Con deliberazione n. 137 del 15.5.2004 la giunta municipale ha approvato i lavori di demolizione secondo progetto dell’ufficio tecnico.

In tale contesto, circa la contestazione degli appellanti che la demolizione non sia stata in concreto disposta dall’organo burocratico, risulta condivisibile (in disparte profilabili questioni di carenza di interessa sul punto) l’avviso del Tar che tanto non assuma valenza invalidante, considerata la peculiarità e complessità del procedimento nel quale si inserisce l’attività del Comune di demolizione di fabbricati di sua proprietà, propedeutica alla riqualificazione del sito; attività che comporta la realizzazione di veri e propri lavori pubblici, secondo il modulo procedimentale a questi proprio.

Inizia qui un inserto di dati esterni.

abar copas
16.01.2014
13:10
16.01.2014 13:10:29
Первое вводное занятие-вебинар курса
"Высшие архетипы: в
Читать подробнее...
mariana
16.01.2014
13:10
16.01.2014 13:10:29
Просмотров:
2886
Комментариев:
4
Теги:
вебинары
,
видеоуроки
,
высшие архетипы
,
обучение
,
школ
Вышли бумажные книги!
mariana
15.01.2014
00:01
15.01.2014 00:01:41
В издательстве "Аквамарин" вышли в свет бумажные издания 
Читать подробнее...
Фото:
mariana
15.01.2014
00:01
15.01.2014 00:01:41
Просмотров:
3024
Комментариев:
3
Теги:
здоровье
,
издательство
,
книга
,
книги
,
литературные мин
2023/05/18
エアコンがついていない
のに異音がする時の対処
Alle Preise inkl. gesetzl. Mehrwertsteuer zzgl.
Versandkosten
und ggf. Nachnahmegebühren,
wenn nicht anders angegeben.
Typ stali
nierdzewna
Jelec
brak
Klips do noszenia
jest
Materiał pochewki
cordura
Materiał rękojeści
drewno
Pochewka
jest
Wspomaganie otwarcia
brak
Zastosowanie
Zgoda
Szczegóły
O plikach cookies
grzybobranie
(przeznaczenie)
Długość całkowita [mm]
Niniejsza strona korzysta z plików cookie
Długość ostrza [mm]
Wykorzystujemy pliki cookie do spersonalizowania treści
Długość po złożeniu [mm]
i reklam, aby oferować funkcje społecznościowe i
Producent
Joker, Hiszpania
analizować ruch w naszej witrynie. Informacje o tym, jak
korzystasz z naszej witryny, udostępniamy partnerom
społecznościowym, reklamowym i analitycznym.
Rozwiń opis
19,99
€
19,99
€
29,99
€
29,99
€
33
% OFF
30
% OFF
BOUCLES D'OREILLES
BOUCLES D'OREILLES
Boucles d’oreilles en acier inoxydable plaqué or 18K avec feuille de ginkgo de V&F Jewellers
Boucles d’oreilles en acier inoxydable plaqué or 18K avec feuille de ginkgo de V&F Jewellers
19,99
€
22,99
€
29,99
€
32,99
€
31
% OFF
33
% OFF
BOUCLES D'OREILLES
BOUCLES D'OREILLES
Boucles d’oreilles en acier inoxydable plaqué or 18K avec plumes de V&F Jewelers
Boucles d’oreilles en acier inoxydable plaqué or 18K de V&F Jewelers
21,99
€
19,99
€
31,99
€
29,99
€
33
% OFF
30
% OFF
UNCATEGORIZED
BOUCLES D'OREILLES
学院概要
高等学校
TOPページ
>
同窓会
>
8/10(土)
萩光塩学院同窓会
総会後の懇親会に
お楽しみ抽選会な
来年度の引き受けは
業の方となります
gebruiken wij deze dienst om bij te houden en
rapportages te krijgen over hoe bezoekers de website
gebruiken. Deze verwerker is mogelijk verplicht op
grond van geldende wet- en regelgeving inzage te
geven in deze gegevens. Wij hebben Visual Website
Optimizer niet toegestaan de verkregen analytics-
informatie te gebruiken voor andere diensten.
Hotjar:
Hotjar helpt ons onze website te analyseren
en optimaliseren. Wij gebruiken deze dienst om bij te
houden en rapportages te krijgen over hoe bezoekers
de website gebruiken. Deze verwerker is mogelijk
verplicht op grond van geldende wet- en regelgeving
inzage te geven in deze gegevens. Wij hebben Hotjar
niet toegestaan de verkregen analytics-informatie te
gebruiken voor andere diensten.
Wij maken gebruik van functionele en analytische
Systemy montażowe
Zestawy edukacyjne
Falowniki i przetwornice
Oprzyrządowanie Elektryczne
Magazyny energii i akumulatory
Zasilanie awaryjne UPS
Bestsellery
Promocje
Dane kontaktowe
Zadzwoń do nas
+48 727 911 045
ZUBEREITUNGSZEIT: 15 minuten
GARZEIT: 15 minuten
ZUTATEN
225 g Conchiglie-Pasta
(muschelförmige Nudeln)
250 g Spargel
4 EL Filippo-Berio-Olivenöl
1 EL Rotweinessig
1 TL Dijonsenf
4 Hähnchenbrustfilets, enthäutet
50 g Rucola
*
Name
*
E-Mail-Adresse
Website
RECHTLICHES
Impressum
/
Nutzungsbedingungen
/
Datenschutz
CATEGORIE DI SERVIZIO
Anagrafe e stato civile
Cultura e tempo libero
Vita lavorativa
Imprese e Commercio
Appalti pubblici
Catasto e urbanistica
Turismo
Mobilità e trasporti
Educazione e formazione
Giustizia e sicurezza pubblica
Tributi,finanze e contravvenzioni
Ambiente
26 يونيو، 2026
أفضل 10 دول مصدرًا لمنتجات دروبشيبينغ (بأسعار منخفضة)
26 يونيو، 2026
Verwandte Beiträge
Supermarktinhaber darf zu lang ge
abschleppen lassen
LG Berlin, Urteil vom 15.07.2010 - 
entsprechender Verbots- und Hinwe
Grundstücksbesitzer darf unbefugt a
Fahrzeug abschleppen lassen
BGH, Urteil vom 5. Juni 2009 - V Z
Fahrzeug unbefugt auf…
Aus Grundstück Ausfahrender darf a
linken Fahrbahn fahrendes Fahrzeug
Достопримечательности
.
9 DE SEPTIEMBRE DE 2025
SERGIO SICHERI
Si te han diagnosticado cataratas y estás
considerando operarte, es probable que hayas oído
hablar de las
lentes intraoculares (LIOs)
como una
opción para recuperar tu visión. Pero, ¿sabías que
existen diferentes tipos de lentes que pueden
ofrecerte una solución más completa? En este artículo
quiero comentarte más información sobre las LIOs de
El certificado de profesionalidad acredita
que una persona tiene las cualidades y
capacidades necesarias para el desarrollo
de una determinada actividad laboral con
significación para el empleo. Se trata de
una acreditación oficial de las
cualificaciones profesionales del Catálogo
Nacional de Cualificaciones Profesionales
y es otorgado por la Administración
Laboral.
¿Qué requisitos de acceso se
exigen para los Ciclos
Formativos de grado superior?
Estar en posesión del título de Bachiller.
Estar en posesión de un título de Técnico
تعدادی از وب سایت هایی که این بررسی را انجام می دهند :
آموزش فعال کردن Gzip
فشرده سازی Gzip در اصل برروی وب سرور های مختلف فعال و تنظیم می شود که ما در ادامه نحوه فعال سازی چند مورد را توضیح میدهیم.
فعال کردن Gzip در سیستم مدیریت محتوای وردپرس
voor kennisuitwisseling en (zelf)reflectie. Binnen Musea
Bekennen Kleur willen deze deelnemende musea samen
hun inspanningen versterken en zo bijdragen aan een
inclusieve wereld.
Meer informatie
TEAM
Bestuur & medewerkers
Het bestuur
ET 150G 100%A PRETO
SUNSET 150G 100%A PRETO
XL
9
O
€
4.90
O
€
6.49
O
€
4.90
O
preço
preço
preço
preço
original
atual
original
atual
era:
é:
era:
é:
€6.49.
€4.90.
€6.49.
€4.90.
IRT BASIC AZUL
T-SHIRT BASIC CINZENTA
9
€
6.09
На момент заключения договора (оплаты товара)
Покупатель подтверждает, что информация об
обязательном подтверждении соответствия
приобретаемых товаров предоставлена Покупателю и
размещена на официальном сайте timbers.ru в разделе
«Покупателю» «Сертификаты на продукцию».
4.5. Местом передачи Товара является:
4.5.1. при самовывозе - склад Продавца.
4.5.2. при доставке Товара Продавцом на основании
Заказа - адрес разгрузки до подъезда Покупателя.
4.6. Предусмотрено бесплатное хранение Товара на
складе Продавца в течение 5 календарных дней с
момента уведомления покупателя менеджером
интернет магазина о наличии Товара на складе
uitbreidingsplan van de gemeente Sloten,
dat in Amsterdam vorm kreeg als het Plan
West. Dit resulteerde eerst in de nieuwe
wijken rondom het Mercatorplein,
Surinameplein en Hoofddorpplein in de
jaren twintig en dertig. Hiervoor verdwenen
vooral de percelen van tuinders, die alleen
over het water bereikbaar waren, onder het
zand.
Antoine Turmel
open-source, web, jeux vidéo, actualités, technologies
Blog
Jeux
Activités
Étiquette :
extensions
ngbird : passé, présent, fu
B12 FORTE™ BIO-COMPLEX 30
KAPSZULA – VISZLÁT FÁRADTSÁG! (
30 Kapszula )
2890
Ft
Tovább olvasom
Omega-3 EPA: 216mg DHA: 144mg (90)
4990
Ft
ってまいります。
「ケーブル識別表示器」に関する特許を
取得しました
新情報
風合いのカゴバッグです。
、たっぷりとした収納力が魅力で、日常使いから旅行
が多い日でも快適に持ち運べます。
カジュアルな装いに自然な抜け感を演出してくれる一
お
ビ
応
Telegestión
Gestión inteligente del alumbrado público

Il quarto motivo di appello (error in judicando, contraddittorietà, illogicità, irrazionalità) è infondato, non sussistendo giuridica pregiudizialità del giudizio pendente innanzi il giudice civile per ottenere il riconoscimento del diritto ad indennità per i miglioramenti realizzati sul sedime di proprietà civica; la demolizione di parte della "res litigiosa" non ha valenza estintiva di diritti che eventualmente fossero sorti e non ne inibisce l’accertamento, mentre per gli aspetti di quantificazione gli appellanti riferiscono che è già in corso C.T.U., mentre rimane comunque possibile una stima fondata su elementi documentali.

Non può, infine, condividersi il quinto motivo, con il quale è dedotta omissione di pronuncia sui riproposti motivi, anche aggiunti, di primo grado, in quanto il Tar ha risposto, sia pur sinteticamente e non necessariamente seguendo pedissequamente l’articolazione delle censure svolte, alle contestazioni proposte.

L’appello va, in conclusione, respinto.

Le spese seguono la soccombenza e sono liquidate in dispositivo.

P.Q.M.

Il Consiglio di Stato in sede giurisdizionale (Sezione Quarta) definitivamente pronunciando sull’appello, come in epigrafe proposto, lo respinge.

Condanna gli appellanti, in solido, a rifondere alle amministrazioni costituite le spese del giudizio che liquida in complessivi euro 9.000,00 (novemila), di cui 3.000,00 per ciascuna parte, oltre i.v.a. e c.p.a..

Ordina che la presente sentenza sia eseguita dall’autorità amministrativa.

Testo non ufficiale. La sola stampa del bollettino ufficiale ha carattere legale.